Request
Start at the line in the entries below that contains "Giả định tỷ lệ nguy cơ có", stop at the line that contains "của doanh nghiệp.", and output exactly the lines in that span, both ends included.

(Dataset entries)
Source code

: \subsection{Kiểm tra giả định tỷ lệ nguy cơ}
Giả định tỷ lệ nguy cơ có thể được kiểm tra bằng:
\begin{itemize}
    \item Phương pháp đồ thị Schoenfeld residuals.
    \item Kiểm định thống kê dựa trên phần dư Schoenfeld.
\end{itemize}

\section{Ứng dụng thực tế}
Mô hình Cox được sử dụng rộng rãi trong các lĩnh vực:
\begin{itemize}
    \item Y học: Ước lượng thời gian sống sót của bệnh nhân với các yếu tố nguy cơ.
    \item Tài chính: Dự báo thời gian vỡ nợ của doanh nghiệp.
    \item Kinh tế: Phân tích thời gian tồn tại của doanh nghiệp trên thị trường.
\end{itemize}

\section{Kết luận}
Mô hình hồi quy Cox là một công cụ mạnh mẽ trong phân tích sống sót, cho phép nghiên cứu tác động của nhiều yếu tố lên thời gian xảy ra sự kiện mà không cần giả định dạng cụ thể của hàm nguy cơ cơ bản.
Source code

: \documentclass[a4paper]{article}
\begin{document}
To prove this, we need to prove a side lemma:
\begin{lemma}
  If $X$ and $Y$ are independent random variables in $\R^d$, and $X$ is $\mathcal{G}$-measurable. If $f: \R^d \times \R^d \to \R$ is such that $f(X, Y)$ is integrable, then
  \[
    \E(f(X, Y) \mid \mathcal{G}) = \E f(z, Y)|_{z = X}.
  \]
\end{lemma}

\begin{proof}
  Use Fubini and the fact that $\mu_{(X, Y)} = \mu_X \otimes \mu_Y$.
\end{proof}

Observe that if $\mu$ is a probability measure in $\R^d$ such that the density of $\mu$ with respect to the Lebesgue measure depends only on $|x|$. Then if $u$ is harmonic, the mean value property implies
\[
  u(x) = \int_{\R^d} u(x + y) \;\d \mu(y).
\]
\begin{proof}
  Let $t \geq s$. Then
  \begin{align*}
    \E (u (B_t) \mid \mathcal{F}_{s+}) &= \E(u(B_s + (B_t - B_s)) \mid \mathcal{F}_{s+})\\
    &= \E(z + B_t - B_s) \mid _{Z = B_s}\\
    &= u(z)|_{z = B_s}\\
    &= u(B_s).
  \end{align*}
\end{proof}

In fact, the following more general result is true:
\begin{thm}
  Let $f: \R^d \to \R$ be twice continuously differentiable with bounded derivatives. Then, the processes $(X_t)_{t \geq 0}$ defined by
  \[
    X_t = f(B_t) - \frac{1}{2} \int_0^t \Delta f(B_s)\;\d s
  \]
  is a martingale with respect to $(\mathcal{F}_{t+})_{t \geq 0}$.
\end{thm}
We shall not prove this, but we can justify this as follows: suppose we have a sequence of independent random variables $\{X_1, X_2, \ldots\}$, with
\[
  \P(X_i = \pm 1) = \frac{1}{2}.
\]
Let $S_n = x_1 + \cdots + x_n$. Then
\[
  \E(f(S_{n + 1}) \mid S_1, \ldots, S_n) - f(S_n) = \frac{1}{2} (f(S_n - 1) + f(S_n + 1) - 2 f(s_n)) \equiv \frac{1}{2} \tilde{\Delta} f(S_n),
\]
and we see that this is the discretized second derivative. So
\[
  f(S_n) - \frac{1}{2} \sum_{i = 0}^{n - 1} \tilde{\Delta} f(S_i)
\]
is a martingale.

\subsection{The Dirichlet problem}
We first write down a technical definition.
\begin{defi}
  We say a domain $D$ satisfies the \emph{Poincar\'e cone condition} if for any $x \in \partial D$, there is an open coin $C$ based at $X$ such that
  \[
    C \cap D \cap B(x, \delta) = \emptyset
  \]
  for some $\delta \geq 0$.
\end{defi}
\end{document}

Answer section
Giả định tỷ lệ nguy cơ có thể được kiểm tra bằng:
\begin{itemize}
    \item Phương pháp đồ thị Schoenfeld residuals.
    \item Kiểm định thống kê dựa trên phần dư Schoenfeld.
\end{itemize}

\section{Ứng dụng thực tế}
Mô hình Cox được sử dụng rộng rãi trong các lĩnh vực:
\begin{itemize}
    \item Y học: Ước lượng thời gian sống sót của bệnh nhân với các yếu tố nguy cơ.
    \item Tài chính: Dự báo thời gian vỡ nợ của doanh nghiệp.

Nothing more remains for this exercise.